MONTREAL— Flight attendants at Air Canada (AC) have accused the airline of violating labor agreements after announcing plans to temporarily expand the fleet of its low-cost leisure subsidiary, Air Canada Rouge, beyond a long-standing 50-aircraft limit.
The dispute centers on contractual protections negotiated between Air Canada and the Canadian Union of Public Employees (CUPE), which represents the carrier’s mainline cabin crew.
Union officials argue that the airline cannot increase the size of Air Canada Rouge’s fleet without prior approval, even if the expansion is temporary.

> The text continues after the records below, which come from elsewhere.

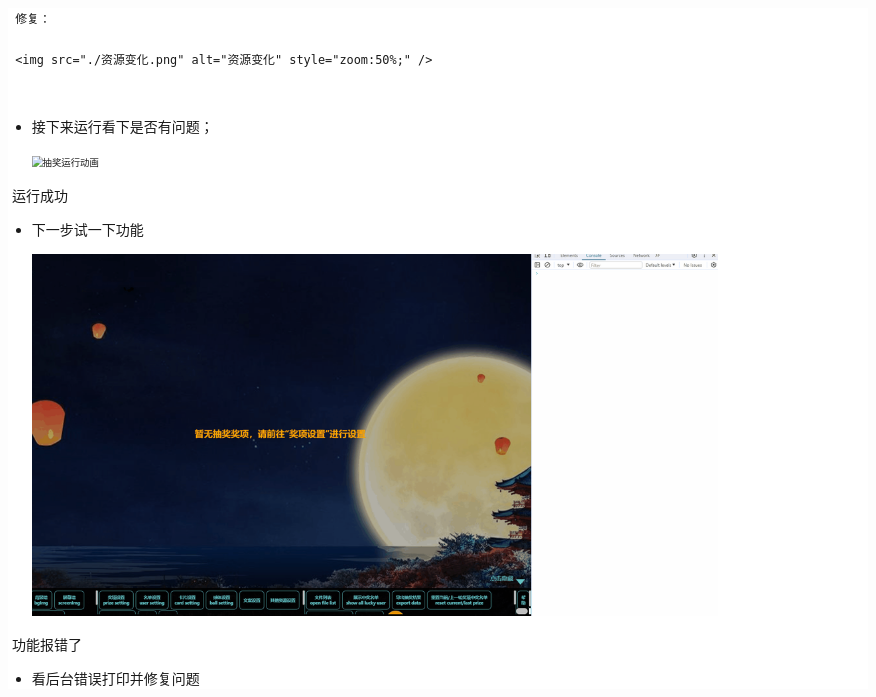      修复：

     <img src="./资源变化.png" alt="资源变化" style="zoom:50%;" />

​				

+ 接下来运行看下是否有问题；

  <img src="./抽奖运行动画.gif" alt="抽奖运行动画" style="zoom:67%;" />

​       运行成功

+ 下一步试一下功能

  <img src="./功能执行动画.gif" alt="功能执行动画" style="zoom:67%;" />

​      功能报错了

+ 看后台错误打印并修复问题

Air Canada’s Rouge Fleet Dispute
Air Canada created Air Canada Rouge in 2013 to compete more effectively with leisure-focused airlines operating lower-cost business models on vacation and sun destinations.
The subsidiary allowed the airline to reduce operating expenses through different staffing structures, simplified onboard service, and lower labor costs.
Mainline flight attendants had expressed concerns from the start that Air Canada Rouge could eventually replace flying traditionally handled by the parent carrier.
As part of collective bargaining agreements, the union secured a strict fleet cap limiting Rouge to a maximum of 50 aircraft unless CUPE granted explicit consent.
The latest conflict emerged after Air Canada informed employees that 52 aircraft would temporarily operate under Air Canada Rouge. CUPE quickly challenged the move, stating that no agreement had been reached to exceed the contractual threshold.
Union representatives said they were seeking immediate compliance and remedies for any potential impact on mainline cabin crew positions. The labor group also requested access to documents supporting the airline’s interpretation of the agreement.

Contract Concerns
CUPE cited multiple provisions within the collective agreement that specifically restrict the growth of Air Canada Rouge.
One clause states that Rouge may operate no more than 50 aircraft, while another requires union approval before increasing that number during the contract period.
The union maintains that no bargaining changes were negotiated to authorize a larger fleet. Labor representatives argue that exceeding the cap could weaken job protections secured for mainline flight attendants over several years of negotiations.
The disagreement arrives at a sensitive moment for Air Canada as the airline continues adjusting its network strategy amid strong demand for leisure travel.
Industry analysts note that lower-cost subsidiaries remain critical for legacy airlines competing on price-sensitive routes.

Service Upgrade Debate
The fleet dispute follows another ongoing disagreement involving Air Canada Rouge’s onboard product strategy.
Earlier this year, the airline introduced upgraded Boeing 737 MAX aircraft featuring Premium Economy seating, seatback entertainment, and complimentary high-speed Wi-Fi.
Air Canada Rouge also expanded its onboard offerings with free beverages, including beer and wine, along with premium snack options on select North American and Caribbean routes.
The union argues that these enhancements are reducing the distinction between Rouge and Air Canada’s mainline operation.
CUPE representatives warned that the subsidiary was originally designed with clearly differentiated branding, service standards, and cabin configurations, PYOK flagged.
According to the union, the growing similarities between the two products could affect work allocation and long-term employment protections for mainline crew members.